Check your understanding:
**A)** In the headset repair thread, why does vaikepois recommend buying a new headset instead of gluing the loose wire? Answer in one to three sentences.
**B)** Pick up the headset repair thread where it stops and write what comes next.

Document text:
⟨

# Broken Gaming Headset!



## mprain13 (Mar 20, 2011)

I was playing COD4 and i went to get food and i forgot that i had my headphones on.. they got caught in my chair and were pulled to the ground.. It wasnt the first time they'd dropped like that but i always checked to see if they were alright.. they werent this time.. the right side has stopped working and im guessing its a wire.. ive looked at other forums but i cant find a way to open them..

My headphones: Creative Fatal1ty MKII Gaming Headset


----------



## Couriant (Mar 26, 2002)

I have never been able to fix my headsets... i would recommend speaking to Creative to see if they can repair it for cheap.

If it's under warranty, set up a RMA ... but don't mention about the chair and ground...


----------



## preciousss (Apr 7, 2011)

I have used quite a few different headsets but, the best resource I found to get an impartial view on them can be found at* http://www.gamingheadsetreport.com


----------



## vaikepois (May 31, 2009)

probably wire connection came off somewhere. It is very annoying to fix it. You have to find where it came off and then glue it together... but i recommend bu new headset. Because i had same problem and i fixed multiple times... so after few times i bought new headset. USB wireless headset best to avoid wire problems. But i like wire more.

Anyways
1)Find the source and fix with glue
2)Buy new ones.


----------



## mprain13 (Mar 20, 2011)

listen guys, all i want to know is how to open it up..


----------



## Couriant (Mar 26, 2002)

if you dont see any screws then the headsets are probably sealed. I would suggest contacting the manufacturer to be sure.


----------



## mprain13 (Mar 20, 2011)

ive tryed their forums.. no one ever answers..


----------



## Couriant (Mar 26, 2002)

Customer Service - 800-998-1000, press 1 when recording begins.
Technical Support - 405-742-6622

How to reach a live person:
Press 1 at first menu
Press 1 at second menu
Select your product


----------



## mprain13 (Mar 20, 2011)

⟩

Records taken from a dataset
⟨

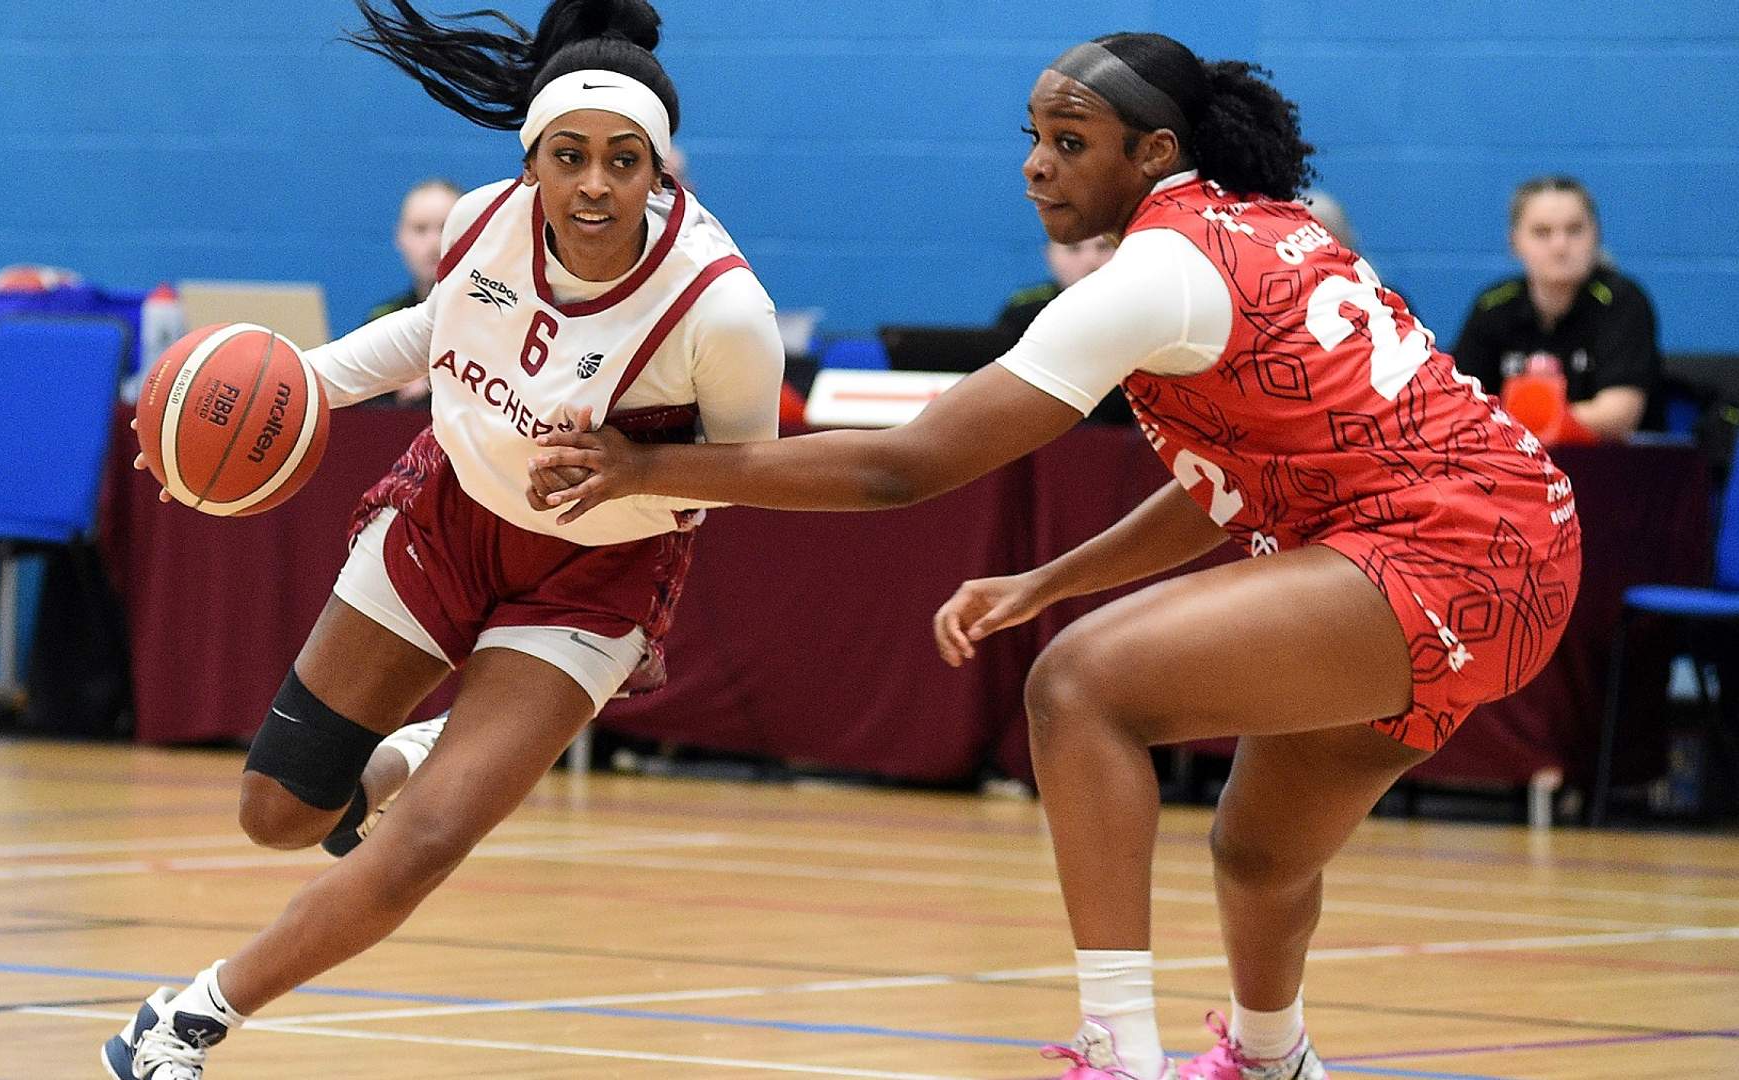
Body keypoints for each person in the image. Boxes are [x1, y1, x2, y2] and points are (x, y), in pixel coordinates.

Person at [531, 31, 1580, 1080]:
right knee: (1257, 854)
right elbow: (1228, 483)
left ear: (1153, 152)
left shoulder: (1158, 271)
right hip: (1503, 543)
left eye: (1070, 140)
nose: (1036, 163)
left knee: (1077, 686)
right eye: (1032, 137)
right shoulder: (1256, 228)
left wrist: (645, 469)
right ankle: (1273, 1062)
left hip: (1450, 550)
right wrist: (1047, 579)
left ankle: (1116, 1054)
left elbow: (904, 467)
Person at [102, 1, 783, 1076]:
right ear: (531, 164)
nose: (595, 183)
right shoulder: (479, 222)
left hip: (595, 568)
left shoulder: (721, 308)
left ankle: (184, 1019)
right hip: (446, 517)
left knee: (429, 842)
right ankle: (419, 750)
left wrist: (631, 468)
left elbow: (747, 477)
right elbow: (434, 331)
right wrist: (264, 398)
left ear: (660, 170)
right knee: (276, 814)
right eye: (569, 158)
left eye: (623, 160)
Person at [1453, 175, 1661, 441]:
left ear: (1596, 234)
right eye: (1542, 232)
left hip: (1610, 467)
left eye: (1574, 230)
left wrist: (1529, 421)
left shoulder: (1621, 301)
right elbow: (1461, 406)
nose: (1560, 245)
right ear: (1514, 241)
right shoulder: (1493, 306)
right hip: (1512, 465)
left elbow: (1619, 414)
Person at [996, 236, 1131, 423]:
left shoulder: (1149, 311)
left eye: (1104, 247)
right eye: (1073, 248)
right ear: (1049, 255)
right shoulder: (1023, 311)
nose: (1090, 260)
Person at [362, 178, 463, 405]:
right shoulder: (382, 321)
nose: (434, 243)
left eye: (445, 228)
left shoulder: (496, 321)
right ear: (400, 237)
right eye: (420, 229)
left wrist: (431, 385)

⟩

Task responses:
**A)** vaikepois had the same problem and fixed it several times, and after a few of those fixes ended up buying a new headset. He also calls the repair very annoying, since you have to find where the wire came off and glue it back together.

**B)**
fyi im live in peru.. unless i have a blue box with me, im not gona bother calling..


----------



## Couriant (Mar 26, 2002)

ahh well that won't help then... you can try their email support.


----------



## mprain13 (Mar 20, 2011)

all i want to know is how to open them safely.. i dont need them fixed ( i can do that)


----------



## Couriant (Mar 26, 2002)

mprain13 said:


> all i want to know is how to open them safely.. i dont need them fixed ( i can do that)


And the best place to ask is their techicial support... Like I mentioned it's most likely sealed up with no screws, but they can confirm that.


----------



## jbx47 (Apr 24, 2011)

hey if you're still struggling with this, I have a creative Fatal1ty headset (just the plain version I think, not the MKII). Mine has been broken for a while now for the same reason as yours and I finally managed to get it open today although I wasn't able to fix my issue maybe my advice can help you get yours open... 

On the inner side of the headset where the sound comes out from the speaker you can slide your finger underneath the cushion that lines the speaker. This surface is covered with a thin fabric but if you run your fingers around the speaker part you will find three small screw holes underneath the fabric. You have to work very slowly or else you'll miss it. Once you have found it you can simply unscrew them using a screw driver without piercing the fabric as the fabric can stretch a bit. Once these are loosened the speaker housing comes apart in two halves and you can see the wires inside.

This is how I opened mine and I assume the MKII will work on the same principle. Hope it helps.


----------



## mprain13 (Mar 20, 2011)

hey thanks jbx47,
i was able to open my headset and check it out but i dont know what the hell is wrong with it.. im probably gona hire an electrical technician and tell you what he did..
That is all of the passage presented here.